TOMORROW YOU GO HOME

One Man’s Harrowing Imprisonment in a Modern-Day Russian Gulag

by Tig Hague

Pub Date: Oct. 1st, 2008
ISBN: 978-1-592-40375-2
Publisher: Gotham Books

Highly readable account of an innocuous business trip to Russia that resulted in a two-year stretch in jail.

British businessman Hague begins with his July 2003 arrest in Moscow’s Sheremetyevo 2 airport, where he was pulled aside after a tiny amount of hashish was found in his luggage. Unaware that a bribe would likely have secured his freedom, he subsequently endured punishing incarceration in various jails, while his physical and mental well-being slowly deteriorated.
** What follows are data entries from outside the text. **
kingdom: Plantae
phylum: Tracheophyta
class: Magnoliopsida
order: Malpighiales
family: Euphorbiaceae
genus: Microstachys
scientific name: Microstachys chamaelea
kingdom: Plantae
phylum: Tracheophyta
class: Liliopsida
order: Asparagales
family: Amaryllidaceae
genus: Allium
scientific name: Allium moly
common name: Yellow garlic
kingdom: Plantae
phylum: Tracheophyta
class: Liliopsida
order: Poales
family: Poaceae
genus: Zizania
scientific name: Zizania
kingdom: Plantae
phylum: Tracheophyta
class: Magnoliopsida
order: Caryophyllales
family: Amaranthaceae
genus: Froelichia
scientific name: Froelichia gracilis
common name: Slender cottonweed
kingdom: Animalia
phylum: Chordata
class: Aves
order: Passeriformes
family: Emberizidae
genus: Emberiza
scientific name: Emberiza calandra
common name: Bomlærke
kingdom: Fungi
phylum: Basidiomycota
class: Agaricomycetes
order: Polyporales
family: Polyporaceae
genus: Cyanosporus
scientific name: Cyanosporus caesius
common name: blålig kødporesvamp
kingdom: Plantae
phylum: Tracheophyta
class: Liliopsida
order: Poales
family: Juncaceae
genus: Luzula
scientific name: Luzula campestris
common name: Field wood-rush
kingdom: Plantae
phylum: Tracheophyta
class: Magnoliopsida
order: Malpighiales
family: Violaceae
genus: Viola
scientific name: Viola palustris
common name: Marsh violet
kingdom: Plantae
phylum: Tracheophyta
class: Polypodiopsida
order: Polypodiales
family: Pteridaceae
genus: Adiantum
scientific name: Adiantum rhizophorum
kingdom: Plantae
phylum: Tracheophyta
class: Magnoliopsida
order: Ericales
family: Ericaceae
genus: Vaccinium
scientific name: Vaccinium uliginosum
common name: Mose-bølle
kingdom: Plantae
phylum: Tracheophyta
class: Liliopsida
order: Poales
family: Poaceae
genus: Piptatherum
The author limns the failings of the Russian justice system in meticulous detail, drawing on the copious notes he made during his time behind bars. His story makes alarming reading. Along the way he met some colorful fellow prisoners who were in much worse shape than he. An eternal optimist named Zubi taught Hague how to survive on the inside, and he struck up a genuine friendship with a character named Boodoo John. Hague’s faraway parents and ever-faithful girlfriend Lucy supplied him with materials to bribe the authorities, who eventually permitted him and Lucy to get married in the brutal surroundings of a Mordovian jail. The book is replete with insights conveyed through small details, such as the incredible trouble taken to conceal Zubi’s smuggled cell phone. Hague depicts his Russian jailers in Zone 22 as unscrupulous roughnecks, just as trapped within the system as the prisoners they presided over. Their meager wages meant they could never have afforded the items he gave them as bribes: computers, a bed and huge cartons of cigarettes. The author comes across as a likable guy who should never have found himself in such a predicament; his Everyman quality makes the memoir work, although a few pages about his post-prison life would have been welcome.

Ends somewhat abruptly, but for the most part a real page-turner.